Retype the passage in the Knit toolkit description below verbatim, from "Installation" up to and including "custom domain types.".

-- begin Excerpt provided --

Skip to content

Yaming-Hub/knit

Repository files navigation

Knit

High-performance synthetic data generation toolkit.

Knit generates realistic, blueprint-driven synthetic datasets at scale. Define your data model in a declarative TOML or JSON blueprint, and Knit handles execution planning, deterministic generation, output formatting, and optional noise injection — all from a single CLI command.

Rust License: MIT crates.io


Installation

cargo install knit

Or build from source:

git clone https://github.com/Yaming-Hub/knit.git
cd knit
cargo build --release

Features

  • Declarative blueprint language — Define entities, fields, generators, and relationships in .knit.toml files with inheritance via extends, modular composition via include, reusable field groups via mixins, and custom domain types.

-- end Excerpt provided --
-- begin Dataset records --

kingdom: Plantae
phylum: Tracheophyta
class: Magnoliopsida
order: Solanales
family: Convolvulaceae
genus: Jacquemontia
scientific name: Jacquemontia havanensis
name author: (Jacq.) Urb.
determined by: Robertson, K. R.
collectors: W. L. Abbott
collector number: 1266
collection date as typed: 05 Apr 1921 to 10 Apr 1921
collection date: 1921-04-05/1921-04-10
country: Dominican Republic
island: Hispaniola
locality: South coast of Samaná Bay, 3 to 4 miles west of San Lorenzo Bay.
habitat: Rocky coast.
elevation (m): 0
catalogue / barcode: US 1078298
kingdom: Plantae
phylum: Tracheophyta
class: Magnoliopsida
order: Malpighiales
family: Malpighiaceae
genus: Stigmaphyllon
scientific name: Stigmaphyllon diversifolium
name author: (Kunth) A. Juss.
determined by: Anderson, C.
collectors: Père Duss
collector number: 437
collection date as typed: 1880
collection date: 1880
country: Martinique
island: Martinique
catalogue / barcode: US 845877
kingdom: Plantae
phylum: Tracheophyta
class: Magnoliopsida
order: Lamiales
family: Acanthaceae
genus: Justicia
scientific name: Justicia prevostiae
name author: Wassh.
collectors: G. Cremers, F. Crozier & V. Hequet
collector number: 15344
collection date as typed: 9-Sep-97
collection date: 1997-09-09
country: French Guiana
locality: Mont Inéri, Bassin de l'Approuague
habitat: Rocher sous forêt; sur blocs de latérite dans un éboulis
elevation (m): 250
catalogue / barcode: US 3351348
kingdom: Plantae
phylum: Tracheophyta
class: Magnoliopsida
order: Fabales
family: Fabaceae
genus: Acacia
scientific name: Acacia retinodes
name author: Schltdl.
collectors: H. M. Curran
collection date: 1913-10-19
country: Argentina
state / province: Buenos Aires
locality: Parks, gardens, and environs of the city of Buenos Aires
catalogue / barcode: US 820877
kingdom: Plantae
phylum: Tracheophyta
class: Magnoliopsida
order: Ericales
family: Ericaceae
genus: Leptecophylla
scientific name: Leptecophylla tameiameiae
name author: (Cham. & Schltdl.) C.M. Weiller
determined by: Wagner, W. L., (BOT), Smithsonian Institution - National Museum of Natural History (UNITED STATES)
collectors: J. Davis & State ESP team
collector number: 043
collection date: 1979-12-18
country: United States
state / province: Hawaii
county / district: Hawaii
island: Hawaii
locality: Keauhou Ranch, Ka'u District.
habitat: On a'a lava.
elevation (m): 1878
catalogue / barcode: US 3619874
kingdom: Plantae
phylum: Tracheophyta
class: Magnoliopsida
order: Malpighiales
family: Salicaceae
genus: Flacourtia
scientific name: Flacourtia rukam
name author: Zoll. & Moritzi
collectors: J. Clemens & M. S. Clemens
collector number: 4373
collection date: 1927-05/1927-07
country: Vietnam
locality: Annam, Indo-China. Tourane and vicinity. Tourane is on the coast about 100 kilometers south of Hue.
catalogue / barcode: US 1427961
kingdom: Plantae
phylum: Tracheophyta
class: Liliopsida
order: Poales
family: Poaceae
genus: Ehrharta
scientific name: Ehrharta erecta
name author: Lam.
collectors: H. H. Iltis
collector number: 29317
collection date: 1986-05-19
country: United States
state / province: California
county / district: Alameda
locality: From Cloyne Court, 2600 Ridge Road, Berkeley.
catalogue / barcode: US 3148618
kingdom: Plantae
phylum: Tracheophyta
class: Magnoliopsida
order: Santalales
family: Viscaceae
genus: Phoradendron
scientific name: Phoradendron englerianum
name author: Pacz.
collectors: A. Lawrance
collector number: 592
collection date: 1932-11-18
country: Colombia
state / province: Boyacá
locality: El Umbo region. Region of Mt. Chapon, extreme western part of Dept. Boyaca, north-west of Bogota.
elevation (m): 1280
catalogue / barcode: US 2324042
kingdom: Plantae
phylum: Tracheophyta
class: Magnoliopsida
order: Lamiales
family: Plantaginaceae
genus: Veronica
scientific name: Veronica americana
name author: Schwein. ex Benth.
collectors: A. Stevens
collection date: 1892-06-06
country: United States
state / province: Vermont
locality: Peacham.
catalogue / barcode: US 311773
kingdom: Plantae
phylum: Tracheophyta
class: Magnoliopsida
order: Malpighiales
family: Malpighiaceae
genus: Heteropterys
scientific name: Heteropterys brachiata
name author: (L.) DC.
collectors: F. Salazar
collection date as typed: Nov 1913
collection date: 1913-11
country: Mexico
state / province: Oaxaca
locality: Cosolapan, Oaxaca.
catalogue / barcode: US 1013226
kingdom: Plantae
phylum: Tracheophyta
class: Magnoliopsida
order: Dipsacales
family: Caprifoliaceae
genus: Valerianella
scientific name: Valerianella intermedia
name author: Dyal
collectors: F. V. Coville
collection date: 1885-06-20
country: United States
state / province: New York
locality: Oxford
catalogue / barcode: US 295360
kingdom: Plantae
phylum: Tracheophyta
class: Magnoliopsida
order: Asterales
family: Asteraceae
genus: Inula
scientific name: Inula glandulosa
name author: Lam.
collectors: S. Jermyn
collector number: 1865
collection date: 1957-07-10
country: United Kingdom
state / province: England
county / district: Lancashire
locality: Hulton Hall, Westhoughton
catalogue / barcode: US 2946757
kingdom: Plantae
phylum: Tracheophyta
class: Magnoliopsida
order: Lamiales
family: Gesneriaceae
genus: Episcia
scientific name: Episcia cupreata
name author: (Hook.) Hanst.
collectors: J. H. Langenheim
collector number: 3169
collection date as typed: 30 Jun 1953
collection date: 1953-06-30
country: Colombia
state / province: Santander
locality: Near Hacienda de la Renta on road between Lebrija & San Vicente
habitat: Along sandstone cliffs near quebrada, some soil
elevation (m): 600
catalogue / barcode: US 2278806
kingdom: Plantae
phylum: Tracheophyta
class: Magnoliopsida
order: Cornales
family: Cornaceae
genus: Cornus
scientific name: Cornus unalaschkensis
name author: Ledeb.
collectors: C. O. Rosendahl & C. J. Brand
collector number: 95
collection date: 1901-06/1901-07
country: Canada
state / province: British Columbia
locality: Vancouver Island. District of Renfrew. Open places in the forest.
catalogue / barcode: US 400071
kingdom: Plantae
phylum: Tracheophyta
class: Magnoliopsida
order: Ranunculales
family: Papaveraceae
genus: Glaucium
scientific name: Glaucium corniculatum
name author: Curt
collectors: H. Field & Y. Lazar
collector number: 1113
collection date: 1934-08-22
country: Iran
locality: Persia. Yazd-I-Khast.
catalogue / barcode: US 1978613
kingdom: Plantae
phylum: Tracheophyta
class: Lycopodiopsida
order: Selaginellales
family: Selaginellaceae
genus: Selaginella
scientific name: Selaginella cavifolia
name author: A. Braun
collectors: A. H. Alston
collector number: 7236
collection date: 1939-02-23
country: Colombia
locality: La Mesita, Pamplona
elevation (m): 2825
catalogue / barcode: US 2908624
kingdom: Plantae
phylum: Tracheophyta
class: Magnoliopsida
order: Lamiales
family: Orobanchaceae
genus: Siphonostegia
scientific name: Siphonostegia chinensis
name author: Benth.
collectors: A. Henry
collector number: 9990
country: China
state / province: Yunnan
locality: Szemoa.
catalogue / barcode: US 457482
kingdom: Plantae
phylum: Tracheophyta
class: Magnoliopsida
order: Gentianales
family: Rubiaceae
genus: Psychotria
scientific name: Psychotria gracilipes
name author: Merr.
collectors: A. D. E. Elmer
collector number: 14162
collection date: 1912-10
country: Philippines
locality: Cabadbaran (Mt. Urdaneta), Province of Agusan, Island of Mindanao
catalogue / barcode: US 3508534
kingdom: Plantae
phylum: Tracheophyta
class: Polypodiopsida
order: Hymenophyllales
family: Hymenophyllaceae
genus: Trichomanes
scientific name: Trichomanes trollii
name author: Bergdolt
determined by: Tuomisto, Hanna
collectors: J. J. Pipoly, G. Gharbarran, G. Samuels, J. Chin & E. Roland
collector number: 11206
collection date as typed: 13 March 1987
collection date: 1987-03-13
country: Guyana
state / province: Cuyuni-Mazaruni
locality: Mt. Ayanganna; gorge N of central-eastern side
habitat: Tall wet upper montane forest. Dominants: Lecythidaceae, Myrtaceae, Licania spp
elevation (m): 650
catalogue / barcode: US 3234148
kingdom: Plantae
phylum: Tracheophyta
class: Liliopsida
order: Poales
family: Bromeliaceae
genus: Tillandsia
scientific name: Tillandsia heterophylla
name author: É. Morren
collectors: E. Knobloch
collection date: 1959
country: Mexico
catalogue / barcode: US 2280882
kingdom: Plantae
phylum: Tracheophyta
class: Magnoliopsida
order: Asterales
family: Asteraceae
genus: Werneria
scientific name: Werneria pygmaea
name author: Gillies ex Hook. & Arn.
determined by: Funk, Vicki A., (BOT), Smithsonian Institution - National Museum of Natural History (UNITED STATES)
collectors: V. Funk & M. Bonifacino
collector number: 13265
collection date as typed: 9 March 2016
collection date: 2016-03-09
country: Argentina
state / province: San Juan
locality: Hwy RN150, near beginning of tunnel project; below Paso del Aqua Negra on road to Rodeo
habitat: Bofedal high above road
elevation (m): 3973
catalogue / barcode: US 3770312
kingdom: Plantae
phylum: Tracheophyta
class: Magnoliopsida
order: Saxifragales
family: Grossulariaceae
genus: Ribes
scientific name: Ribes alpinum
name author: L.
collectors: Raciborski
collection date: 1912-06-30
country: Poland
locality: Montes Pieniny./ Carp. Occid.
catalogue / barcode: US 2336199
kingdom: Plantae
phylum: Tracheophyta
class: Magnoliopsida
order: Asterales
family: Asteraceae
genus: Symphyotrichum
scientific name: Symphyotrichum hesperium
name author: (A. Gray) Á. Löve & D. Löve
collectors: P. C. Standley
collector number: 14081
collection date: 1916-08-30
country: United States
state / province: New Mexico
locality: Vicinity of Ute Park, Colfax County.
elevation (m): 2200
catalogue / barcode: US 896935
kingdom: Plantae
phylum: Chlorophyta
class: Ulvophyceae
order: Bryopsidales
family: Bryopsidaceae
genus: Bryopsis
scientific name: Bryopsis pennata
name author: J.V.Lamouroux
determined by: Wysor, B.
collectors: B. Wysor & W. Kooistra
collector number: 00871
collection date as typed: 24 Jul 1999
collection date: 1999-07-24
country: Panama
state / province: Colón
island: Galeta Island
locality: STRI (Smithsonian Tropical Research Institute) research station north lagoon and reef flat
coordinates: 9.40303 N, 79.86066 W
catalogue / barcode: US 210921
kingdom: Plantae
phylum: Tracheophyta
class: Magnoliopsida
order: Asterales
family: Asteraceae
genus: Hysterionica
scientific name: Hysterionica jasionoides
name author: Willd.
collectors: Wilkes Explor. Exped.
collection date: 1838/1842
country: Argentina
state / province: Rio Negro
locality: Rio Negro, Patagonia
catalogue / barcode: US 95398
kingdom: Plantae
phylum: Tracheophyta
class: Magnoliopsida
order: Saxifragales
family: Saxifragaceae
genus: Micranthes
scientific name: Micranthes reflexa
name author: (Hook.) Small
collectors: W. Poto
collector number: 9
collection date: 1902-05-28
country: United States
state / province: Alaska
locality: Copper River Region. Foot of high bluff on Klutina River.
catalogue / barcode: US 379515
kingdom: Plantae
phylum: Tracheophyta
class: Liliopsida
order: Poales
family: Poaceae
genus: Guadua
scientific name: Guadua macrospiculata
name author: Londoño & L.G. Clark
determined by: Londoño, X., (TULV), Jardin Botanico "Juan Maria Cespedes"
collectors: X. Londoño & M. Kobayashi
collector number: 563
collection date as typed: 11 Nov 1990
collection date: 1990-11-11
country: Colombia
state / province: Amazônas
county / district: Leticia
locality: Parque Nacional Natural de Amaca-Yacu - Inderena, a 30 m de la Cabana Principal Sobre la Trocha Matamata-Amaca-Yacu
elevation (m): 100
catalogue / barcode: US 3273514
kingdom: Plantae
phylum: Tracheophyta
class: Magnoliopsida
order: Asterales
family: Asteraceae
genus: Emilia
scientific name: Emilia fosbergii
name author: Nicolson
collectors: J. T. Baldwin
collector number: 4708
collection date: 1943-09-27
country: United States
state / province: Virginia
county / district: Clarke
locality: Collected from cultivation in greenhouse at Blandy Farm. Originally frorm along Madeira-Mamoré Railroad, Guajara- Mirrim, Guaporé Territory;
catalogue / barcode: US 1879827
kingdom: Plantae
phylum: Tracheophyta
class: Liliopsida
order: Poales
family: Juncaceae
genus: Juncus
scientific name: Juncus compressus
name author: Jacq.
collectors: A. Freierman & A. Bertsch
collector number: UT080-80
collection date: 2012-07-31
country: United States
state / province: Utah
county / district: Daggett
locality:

-- end Dataset records --

- Exercise answer:
Installation

cargo install knit

Or build from source:

git clone https://github.com/Yaming-Hub/knit.git
cd knit
cargo build --release

Features

  • Declarative blueprint language — Define entities, fields, generators, and relationships in .knit.toml files with inheritance via extends, modular composition via include, reusable field groups via mixins, and custom domain types.